=== Assignment ===
Below are records. Return each one exactly as written.
● ● ● ● ● ● ●
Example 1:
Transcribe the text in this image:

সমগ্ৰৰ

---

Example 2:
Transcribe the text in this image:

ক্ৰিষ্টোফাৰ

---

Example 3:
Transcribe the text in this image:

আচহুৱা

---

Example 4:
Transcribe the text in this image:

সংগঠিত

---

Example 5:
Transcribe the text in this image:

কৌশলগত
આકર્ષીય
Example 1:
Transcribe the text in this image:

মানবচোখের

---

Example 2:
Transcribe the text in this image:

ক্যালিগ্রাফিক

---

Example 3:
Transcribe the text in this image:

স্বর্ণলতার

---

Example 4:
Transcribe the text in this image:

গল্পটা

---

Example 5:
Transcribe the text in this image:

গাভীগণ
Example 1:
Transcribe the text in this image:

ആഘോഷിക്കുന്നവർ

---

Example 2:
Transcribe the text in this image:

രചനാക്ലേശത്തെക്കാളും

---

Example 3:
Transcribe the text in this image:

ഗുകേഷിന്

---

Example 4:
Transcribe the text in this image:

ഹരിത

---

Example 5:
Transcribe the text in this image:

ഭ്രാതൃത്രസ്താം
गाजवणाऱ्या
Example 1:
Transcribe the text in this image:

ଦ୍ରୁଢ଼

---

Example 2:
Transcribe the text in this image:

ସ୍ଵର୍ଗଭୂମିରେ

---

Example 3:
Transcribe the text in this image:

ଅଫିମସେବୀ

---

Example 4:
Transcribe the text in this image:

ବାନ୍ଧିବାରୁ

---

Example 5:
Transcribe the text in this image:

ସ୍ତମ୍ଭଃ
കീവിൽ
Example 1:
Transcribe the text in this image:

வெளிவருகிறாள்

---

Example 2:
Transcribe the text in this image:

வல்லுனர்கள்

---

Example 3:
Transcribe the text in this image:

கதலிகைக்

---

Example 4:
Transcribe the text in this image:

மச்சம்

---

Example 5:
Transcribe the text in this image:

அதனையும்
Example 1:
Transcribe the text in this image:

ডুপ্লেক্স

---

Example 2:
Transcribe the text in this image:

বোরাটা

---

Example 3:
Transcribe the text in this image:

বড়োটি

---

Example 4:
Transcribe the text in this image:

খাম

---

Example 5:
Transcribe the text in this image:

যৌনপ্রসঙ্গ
● ● ● ● ● ● ●
=== Written solution ===
Example 1:
Transcribe the text in this image:

সমগ্ৰৰ

---

Example 2:
Transcribe the text in this image:

ক্ৰিষ্টোফাৰ

---

Example 3:
Transcribe the text in this image:

আচহুৱা

---

Example 4:
Transcribe the text in this image:

সংগঠিত

---

Example 5:
Transcribe the text in this image:

কৌশলগত
આકર્ષીય
Example 1:
Transcribe the text in this image:

মানবচোখের

---

Example 2:
Transcribe the text in this image:

ক্যালিগ্রাফিক

---

Example 3:
Transcribe the text in this image:

স্বর্ণলতার

---

Example 4:
Transcribe the text in this image:

গল্পটা

---

Example 5:
Transcribe the text in this image:

গাভীগণ
Example 1:
Transcribe the text in this image:

ആഘോഷിക്കുന്നവർ

---

Example 2:
Transcribe the text in this image:

രചനാക്ലേശത്തെക്കാളും

---

Example 3:
Transcribe the text in this image:

ഗുകേഷിന്

---

Example 4:
Transcribe the text in this image:

ഹരിത

---

Example 5:
Transcribe the text in this image:

ഭ്രാതൃത്രസ്താം
गाजवणाऱ्या
Example 1:
Transcribe the text in this image:

ଦ୍ରୁଢ଼

---

Example 2:
Transcribe the text in this image:

ସ୍ଵର୍ଗଭୂମିରେ

---

Example 3:
Transcribe the text in this image:

ଅଫିମସେବୀ

---

Example 4:
Transcribe the text in this image:

ବାନ୍ଧିବାରୁ

---

Example 5:
Transcribe the text in this image:

ସ୍ତମ୍ଭଃ
കീവിൽ
Example 1:
Transcribe the text in this image:

வெளிவருகிறாள்

---

Example 2:
Transcribe the text in this image:

வல்லுனர்கள்

---

Example 3:
Transcribe the text in this image:

கதலிகைக்

---

Example 4:
Transcribe the text in this image:

மச்சம்

---

Example 5:
Transcribe the text in this image:

அதனையும்
Example 1:
Transcribe the text in this image:

ডুপ্লেক্স

---

Example 2:
Transcribe the text in this image:

বোরাটা

---

Example 3:
Transcribe the text in this image:

বড়োটি

---

Example 4:
Transcribe the text in this image:

খাম

---

Example 5:
Transcribe the text in this image:

যৌনপ্রসঙ্গ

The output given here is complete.